71 Varieties
[Fadiman became one of the most prominent American literary critics during the 1930s with his insightful and often caustic book reviews for the Nation and the New Yorker magazines. In the following excerpt from a review of Inhale and Exhale, he expresses a preference for Saroyan's description of characters and incidents over pondering on a grand scale: "I must confess that when Saroyan is being most himself and telling us all about the World and Life and Time and Death, I don't understand him. "]
These 71 stories [in Inhale & Exhale]—no doubt Mr. Saroyan could have made them 571 or 5,071—are not, of course, stories at all. They're pretty much the sort of thing you remember from The Daring Young Man on the Flying Trapeze. You may not think them worth doing, but you have to admit that only the prodigious Saroyan can do them at all. So here they are, 71 lengths or chunks of Saroyan, 71 exercises in sensibility, 71 monologues, prayers, jokes, conversations, lectures, sermonettes, travel sketches, anecdotes, diary extracts, self-adjurations, and letters to the editor. Saroyan scurries around within the field of his temperament, and when he's finished with a scurry he calls it a story. Even his temperament doesn't stay put: it's about as predictable as the next move of Mr. Robins in "Jumbo." He might start anywhere, and does; end anywhere, and does. His mind, fresh, agile, and acrobatic, darts about like a water bug; and it is not perhaps too unkind to prolong the analogy by suggesting that, like the water bug, it lives on surface tension. It needs practically no support. Give Mr. Saroyan a word, a memory, and a whole battery of undifferentiated and spontaneous emotions is called into play. The slightest collision with an idea, and he is off like the wind. He is the greatest hitand-run writer in the history of American letters.
"I was glad the world was there; so I could be there too. I was alone, so I was sad about everything, but I was glad too. It is the same anyway. I was so glad about everything I was sad." Now, what are you going to do with a man who feels like that and writes like that? What is he talking about? Don't try to pin me down, gentlemen. It may be something pretty big. It may be something awfully trivial. How do you check up? Saroyan is his own court of last resort. Tell him it's nonsense, and he'll agree, with charming alacrity. But he will add that it's his nonsense, and that anyway, you're reading it, aren't you? And he's got you there. You are reading it.

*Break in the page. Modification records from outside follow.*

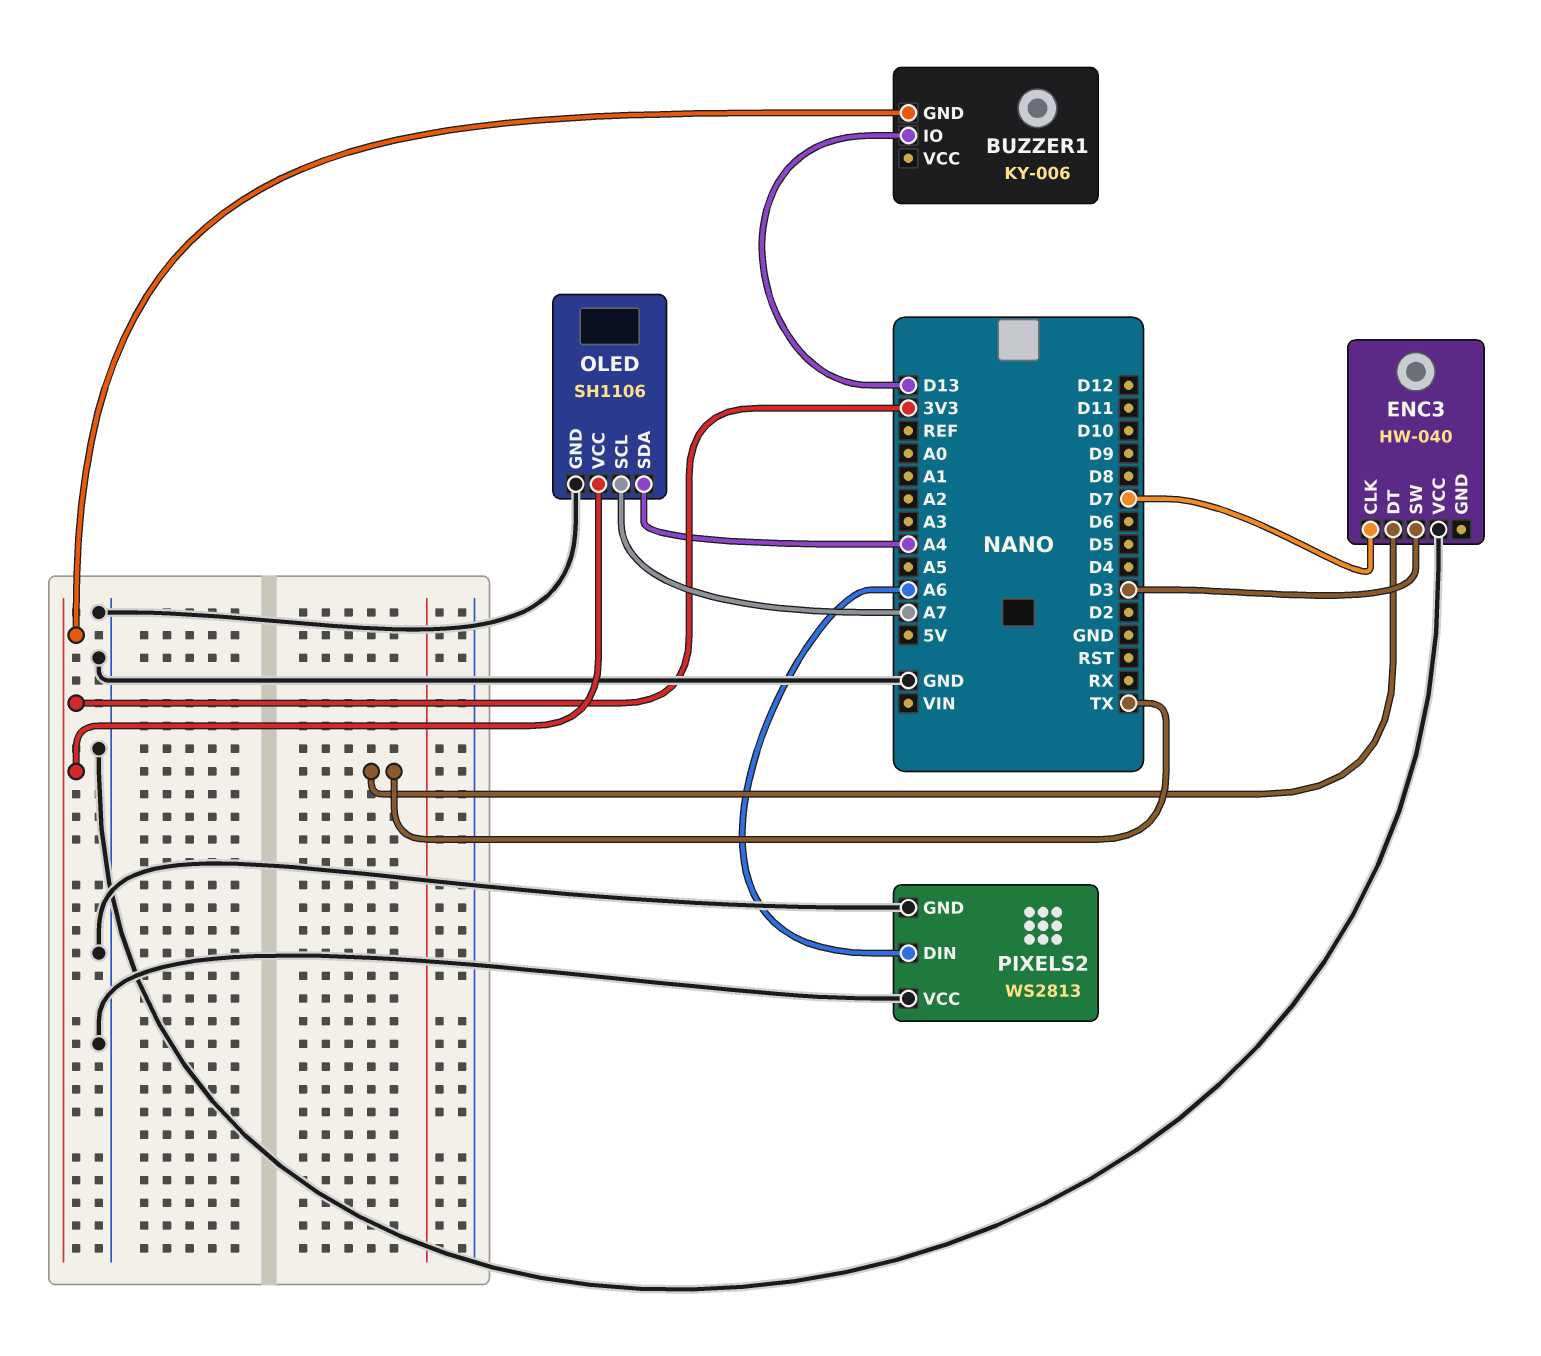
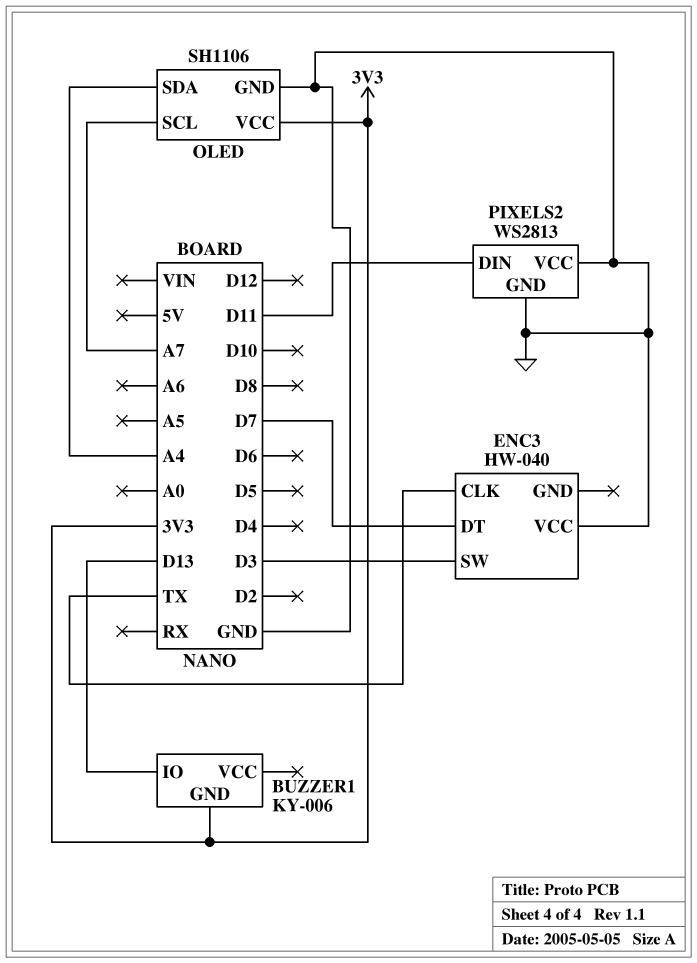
ENC3 pin CLK: D7 -> TX
ENC3 pin DT: TX -> D7
PIXELS2 pin DIN: A6 -> D11

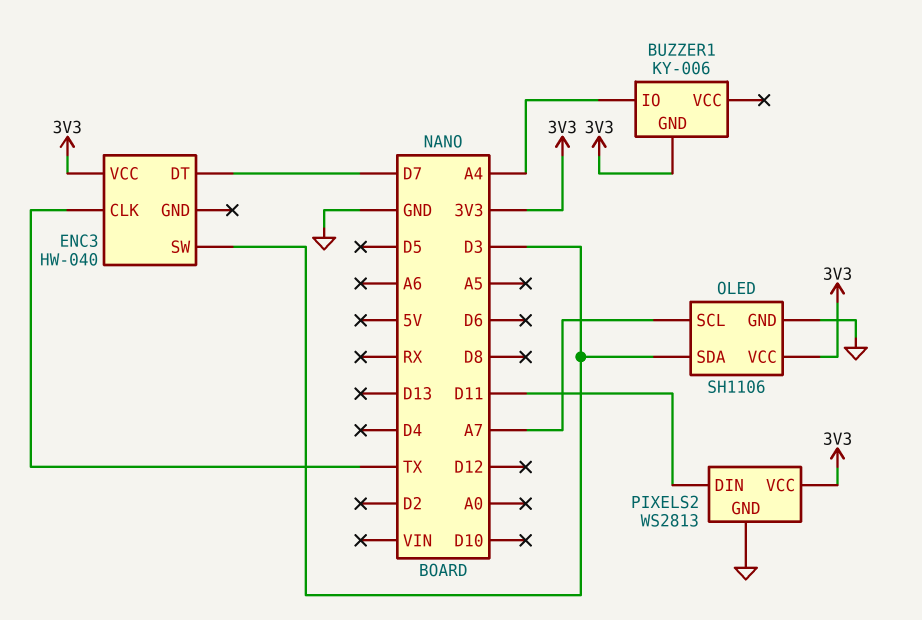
BUZZER1 pin IO: D13 -> A4
ENC3 pin VCC: GND -> 3V3
OLED pin SDA: A4 -> D3
PIXELS2 pin VCC: GND -> 3V3

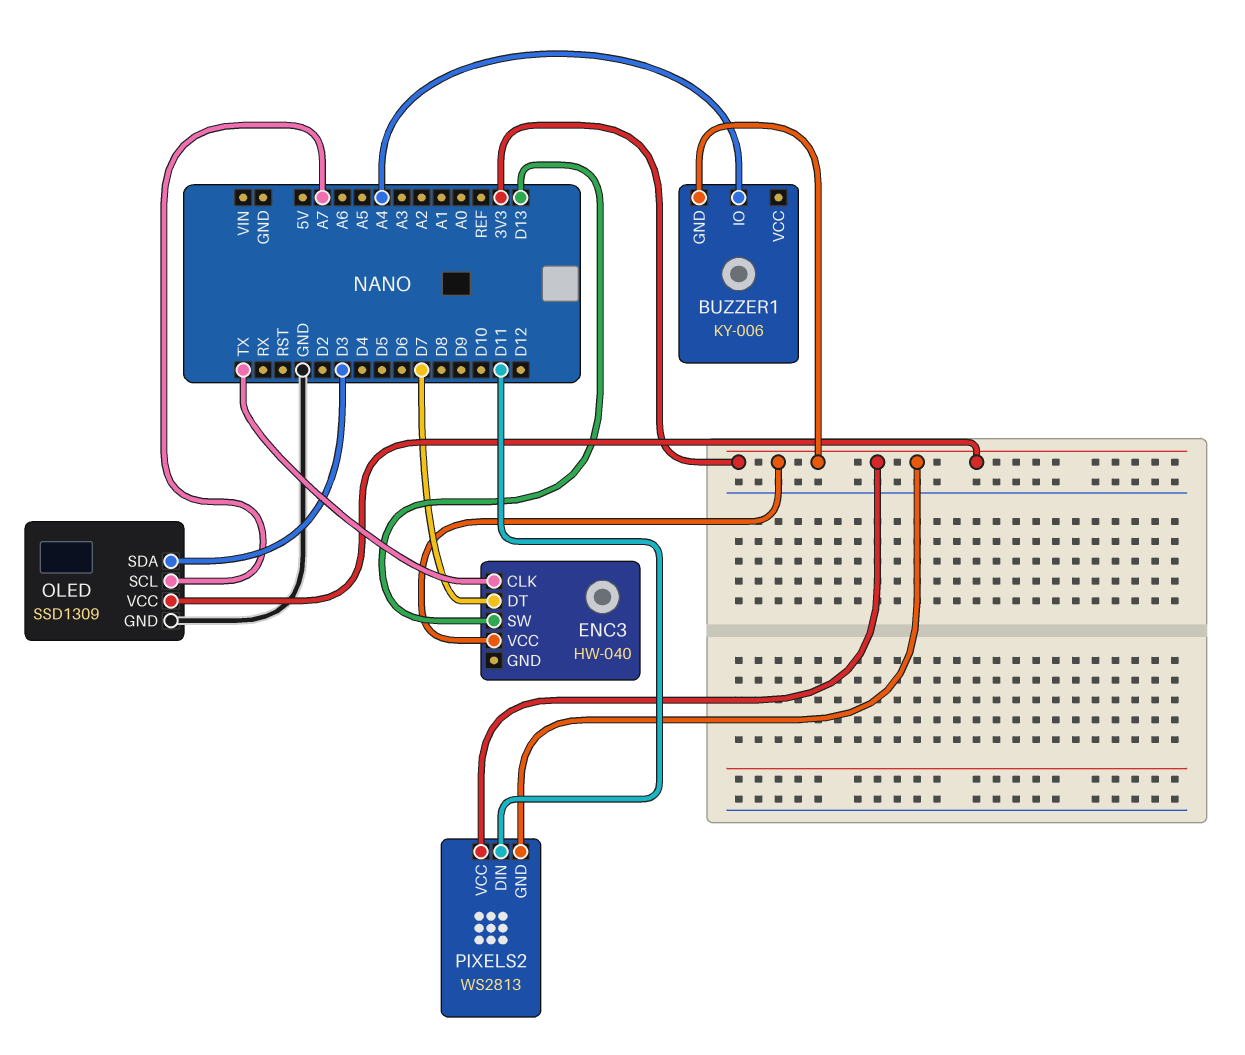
ENC3 pin SW: D3 -> D13
OLED: SH1106 -> SSD1309
PIXELS2 pin GND: GND -> 3V3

You may get tired of the dull sound of Saroyan steadily pounding his chest in the Whitman manner and bellowing that he's in love with Life, that he's simply crazy about Life, that Life, folks, is better than Death. Still, he is in love with it, no faking, and not many writers of our time are. And just because he's quite persuaded that Life (whatever that is) is superior and preferable to Death, his prose, some of it acquires a crazy, incoherent vitality all its own. I doubt that this vitality has anything to do with literature—I mean literature of the pre-Saroyan epoch—but there it is, all set to give you a tingling sensation, very much like a nickel-in-the-slot electric battery.
Since The Daring Young Man, Saroyan has become a required taste. I think with exceptions below noted I'll beg off. I fear, after all, I'm not what is known as a vanguard critic. For I must confess that when Saroyan is being most himself and telling us all about the World and Life and Time and Death, I don't understand him. When he is being most profound and old-Russian (by the way, who would ever have thought that the old Slavic yearn would come back to us fifty years later via Armenia and San Francisco?), I don't understand him. I don't understand his purple passages at all at all, and I would like to remind him timidly that most such passages have a sign on them reading Dead End. No, 438 pages of spontaneity are too much for this dusty, academic mind. Perhaps an ingrained puritanism prevents me from enjoying the spectacle of 71 masterpieces being created one after the other without the slightest effort. That sort of thing should be left to the Deity. C'est Son métier. In general, I like Mr. Saroyan and I like many of his feelings, but only occasionally do his feelings and himself and English prose connect simultaneously in a way that makes sense to me.
But once in a while they do connect, and then, while I can't join the cult lock, stock, and barrel, I will cheer as violently as anyone for this surprising young Near-Eastern Far-Westerner. When, as in "The Broken Wheel" (a beautiful story), he is recalling simply and gravely some queer memory of his valiant childhood, I think he's a wonder. And I like the lighthearted, sardonic way in which he writes funny stories, such as the hilarious "Our Little Brown Brothers the Filipinos." Let him but write out of a hot, fused core of fine feeling, as he does in "The Armenian & the Armenian," and he's irresistible. Tie him down to a specific person or incident, and he offers something strange and lovely. In fact, I think he's a flop only when he's being a Great Writer. But that seems so often.